The most vivid, and perhaps, the only pen-portrait of Sitara Devi was authored by Saadat Hasan Manto. It is not a flattering one; Manto makes her out to be a predator, a cougar. The very fact that Manto chose to write about her, indicated that she was not an ordinary citizen of showbiz. What Sitara Devi wanted, Sitara Devi got. Apologies? Forget it.
Her inflexible personality would inspire a spate of biographies in Hollywood, as they did of Jean Harlow and Marilyn Monroe. Besides Manto, no other dared to cross the path.
That day, at the studio-apartment, she wanted to talk about her passion for kathak, about her lust for life perhaps. She saw my eyes go blank, perhaps, as she elaborated on kathak. “You're not interested,“ she said correctly. “Go, go talk to Ranjit about music.“
I bolted from the bed. Ranjit Barot wasn't embarrassed. Clearly, he adored her, but wasn't going to let her hold forth, on kathak, for hours. “Get him a cup of tea,“ Sitara yelled out to the kitchen. “And lage haath mere liye bhi chaai le aana.“ That's the last I saw or heard of her.
Judiciously, Ranjit Barot has never discussed his star mother, rewinding to her glory days.
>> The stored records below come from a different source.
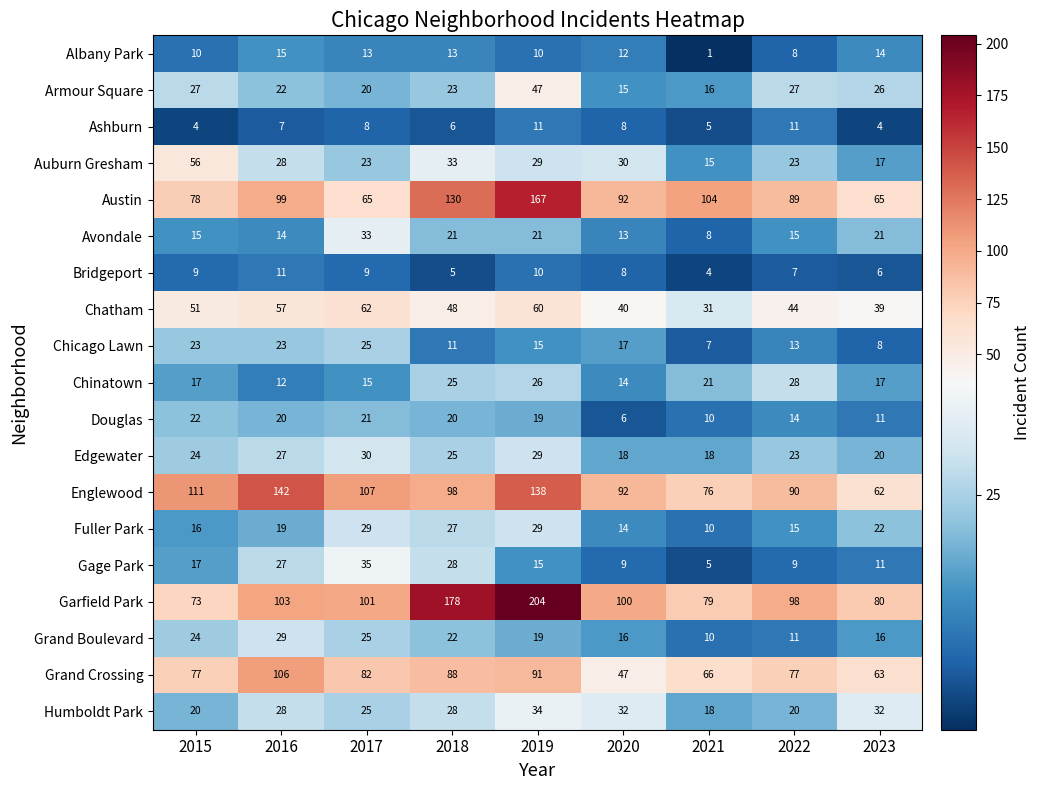

At which category does the chart reach its peak across all series?

2019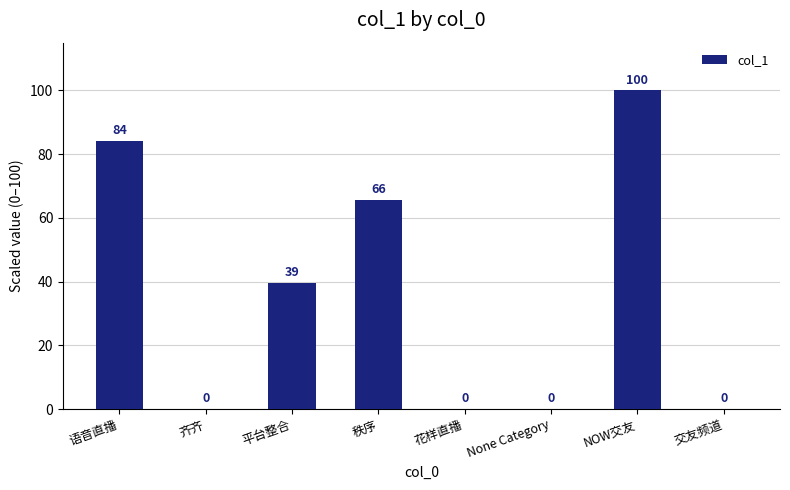

Are the bars grouped side by side (vs. stacked)?

No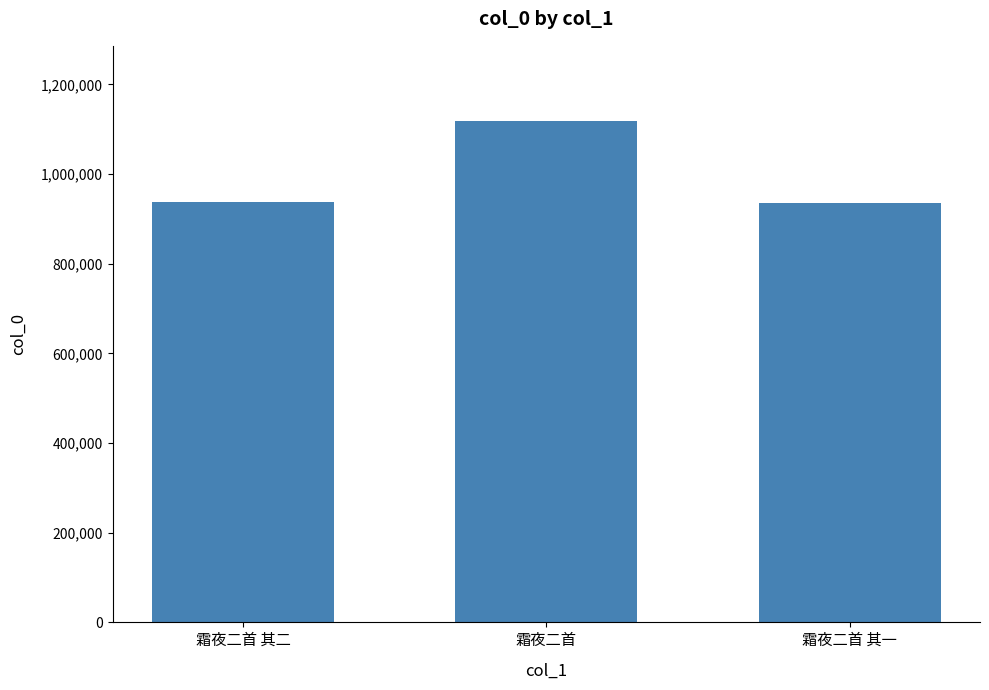

What is the difference between the maximum and minimum values?

183250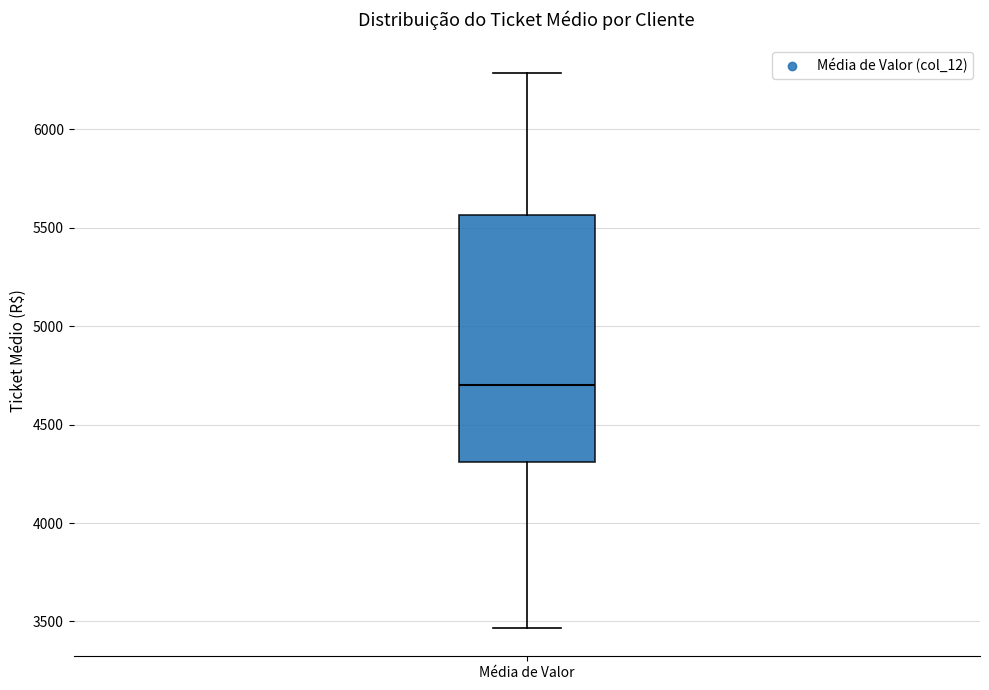

Read this box plot against the y-axis: the position of the median line, the range covered by the box, and the ends of both whiskers. The values are not printed on the chart, so give them approximately, as read against the axis.

median 4700, box 4300 to 5550, whiskers 3450 to 6300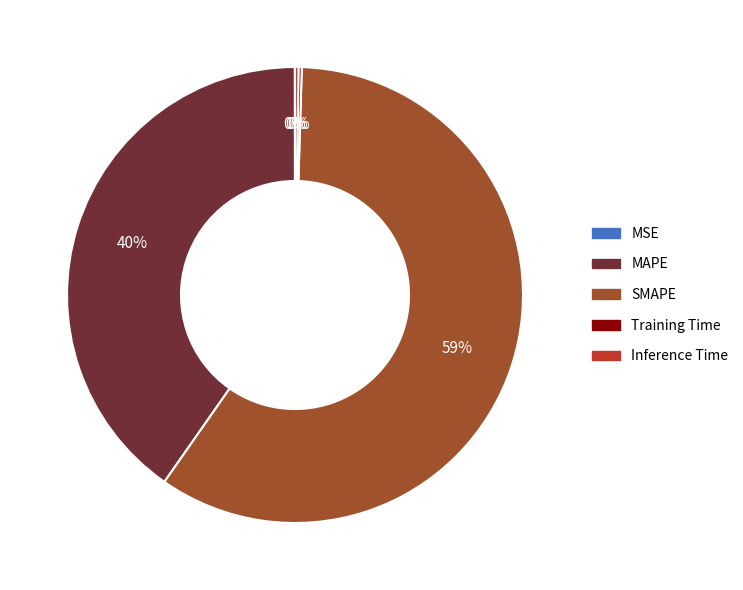

To the nearest percent, what is the average slice percentage?

20%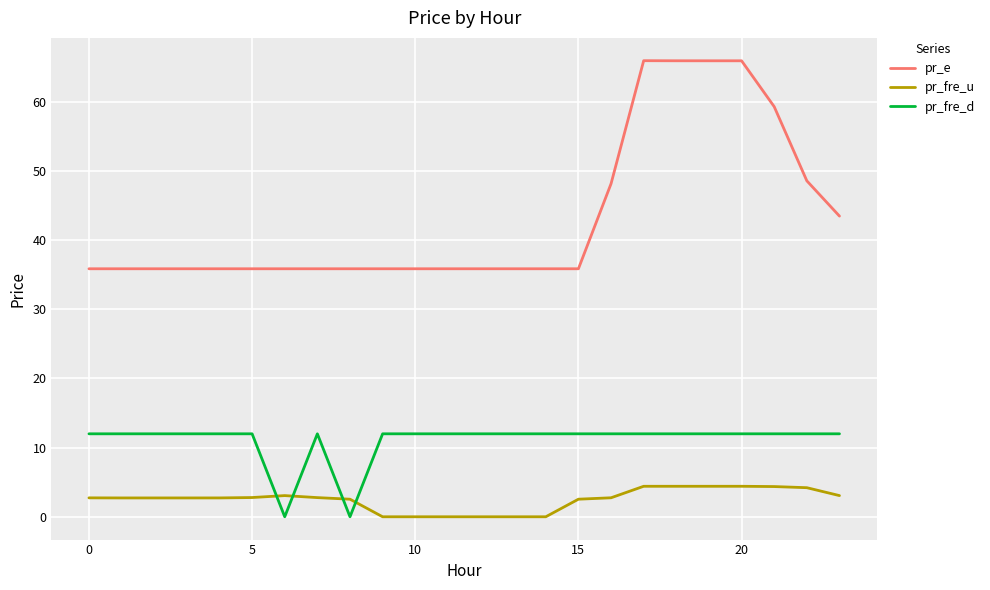

What is the difference between the maximum and minimum values in the pr_fre_u series?

4.4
Wikipedia talks about her brief marriage to the movie moghul, K Asif, about her transition from a child artiste to a woman who led her life on her own unwritten terms. Rabindranath Tagore had praised the child dancer. Manto had disparaged the woman, painting her scarlet. And when I pass by that apartment on Napean Sea Road, I feel guilty. Sitara Devi's story from her point of view will remain untold.